There is nothing really new in today’s NCES report on state standards and NAEP in terms of the topline finding: State standards vary in their rigor. It’s an interesting analysis, but we knew that. Still, it will fuel the larger debate about No Child Left Behind. Ed Trust already has a statement out:
“The NCES report demonstrates that far too many states have set their proficiency standards at levels below even a basic knowledge and understanding of core academic subject matter. These findings follow previous research from the U.S. Department of Education showing that an estimated 75 percent of current high school graduates pursuing post-secondary education, while one-third of them end up in remedial classes.”
But I have to disagree with Sherman Dorn’s contention that reports, like the CEP No Child one the other day, never matter much. They often don’t cause an immediate pivot in a debate, but that shouldn’t be mistaken for not having effect. In the CEP case, there is a raging debate about the No Child law and Senator Kennedy and Representative Miller are working hard to hold Democratic support on the law. That’s an easier sell when they can say that, sure, the politics are tough but it’s the right overall direction for the policy so suck it up. It’s a lot harder if the data show something different. All that said, today’s report doesn’t matter much!

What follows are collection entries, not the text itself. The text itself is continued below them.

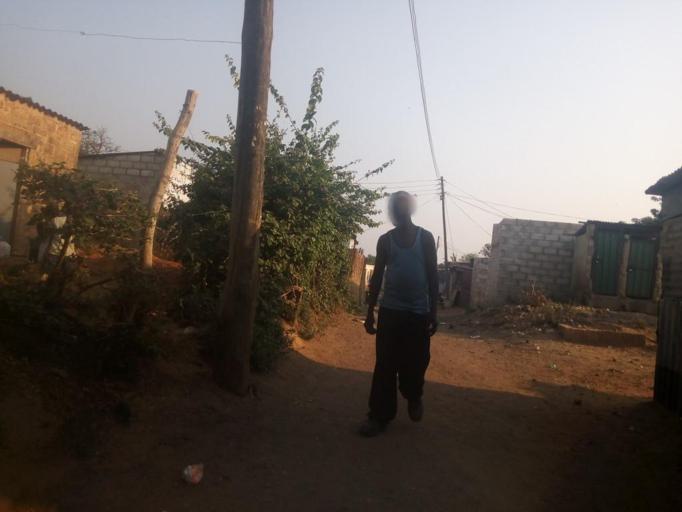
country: ZM
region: Lusaka
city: Lusaka
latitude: -15.4055
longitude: 28.3635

Update: Referring to the NCES report, in The Times Tamar Lewin writes:
The report supports critics who say the political compromise of the federal No Child Left Behind law, President Bush’s signature education initiative, has led to a patchwork of educational inequities around the country, with no common yardstick to determine whether schoolchildren are learning enough.
Fair point except for the “has led” part. That patchwork preceded No Child Left Behind. If anything, put it on Bush’s father who tried and failed on national standards. The 1994 (Clinton) law subsequently charted the course on state standards. But hard to see, considering the politics, how either could have done more on the national issue. This Jack Jennings book looks at the history (but try to score a used copy!). And, the states have always had variance, that’s hardly new. The policy question is whether a national policy can effectively abate it or needlessly exacerbates it.
Also, while you’re reading The Times story, note the Spellings – Petrilli back and forth. Big fun.